Caerthalien held the enemy center. Both Rithdeliel and Gunedwaen thought a few of the War Princes would ride with their meisnes today, but not the Houses of the Old Alliance. So it was Prince Runacarendalur of Caerthalien who sat beneath Caerthalien’s war banner. Irony indeed if hers was the sword that killed him. Perhaps the power of Amrethion’s Prophecy would save her life when he fell.

The enemy line was twice the length of her own. The Alliance meant its
komen
to sweep around her, encircling her force and driving her
tuathal
and
deosil
wings over her archers and infantry. Her strategy required them to do the opposite—she needed to trap the whole of the Alliance force within her own, pulling them away from their reserve units. That was one reason among many she’d chosen to give up the momentary advantage of meeting them in the charge.

She took a deep breath as the signal to attack was sounded. Vieliessar felt the maddening itch of Light wash over her skin as the enemy Lightborn fought to strike at them and the Warhunt opposed them. It was as much a test of strength as anything else, for Janglanipaikharain was still a reservoir of Light, not Sealed to either side, and so superiority in the duel of Lightborn would come from tactics, not raw power.
No commander can ride two horses at once,
Rithdeliel had told her over and over when he moved from training her as a knight to training her as a general of armies to come. She banished the Lightborn from her mind. She must trust Iardalaith to do all she would do herself—and more.

The enemy moved forward at a walk for a few moments, opening out the lines of close-packed destriers. Then a second signal came; the enemy moved to the trot, and the ground began to shake with the hammer of steel-shod hooves. She counted heartbeats as the first ranks moved to the gallop, pulling those behind with them as fluidly as if they were pearls on the same strand.

Now that the Alliance
komen
were committed Vieliessar’s pikes and archers began to walk forward as unhesitatingly as if they did not walk into Death’s embrace. The archers began loosing arrows as soon as the enemy was in range, and horses and riders began to fall. The enemy line shifted, folded, re-formed into column. Then the flying column of Alliance
komen
struck her pikes. A full third of her infantry went down under the force of the impact.

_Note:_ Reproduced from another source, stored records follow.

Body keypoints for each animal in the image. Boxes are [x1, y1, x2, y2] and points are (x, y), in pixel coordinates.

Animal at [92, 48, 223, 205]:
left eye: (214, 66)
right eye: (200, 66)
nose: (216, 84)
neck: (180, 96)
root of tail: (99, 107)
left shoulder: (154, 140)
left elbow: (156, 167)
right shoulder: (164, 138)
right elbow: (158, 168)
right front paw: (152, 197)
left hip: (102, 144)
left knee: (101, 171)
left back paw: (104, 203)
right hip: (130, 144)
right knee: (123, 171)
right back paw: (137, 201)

She hated the thought of riding over her own wounded. She had no choice. She flourished her sword and urged Snapdragon forward. On her
tuathal
hand, Rithdeliel’s force spurred their mounts forward, the wolf-howl of Farcarinon bursting from every throat. The wild ululation made her hackles rise and she found herself echoing a war cry that had not been heard since the day Serenthon Farcarinon fell in battle.

Battle was joined.

Her sword seemed weightless in her hands. She feinted at a neck then struck at a shoulder.

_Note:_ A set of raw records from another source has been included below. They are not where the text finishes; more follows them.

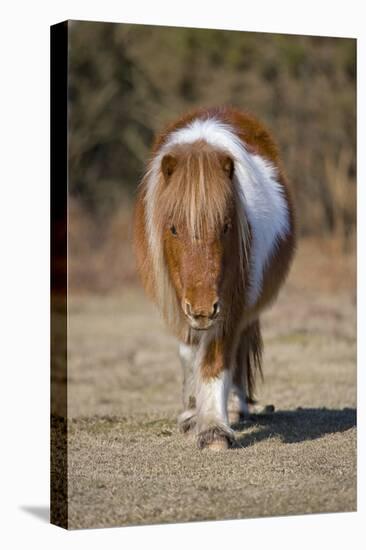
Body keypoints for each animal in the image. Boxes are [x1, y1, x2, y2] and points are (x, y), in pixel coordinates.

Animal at [133, 105, 296, 450]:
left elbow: (216, 360)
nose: (203, 308)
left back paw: (234, 407)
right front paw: (192, 415)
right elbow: (188, 354)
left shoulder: (231, 304)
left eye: (226, 226)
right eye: (173, 228)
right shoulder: (177, 303)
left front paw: (213, 430)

“To make armor flexible, it must also be weak. Here are the places to strike an armored knight.”

The breastplate could not be easily pierced. Backplates were lighter and covered only the upper back, for the Code of Battle forbade an attack from behind. Belly was protected by thin bands of metal. The underside of the upper arm was protected only by chain. The inner elbow was unarmored. The arm from elbow to wrist was shielded by a light vambrace, the hand and fingers by a studded leather glove.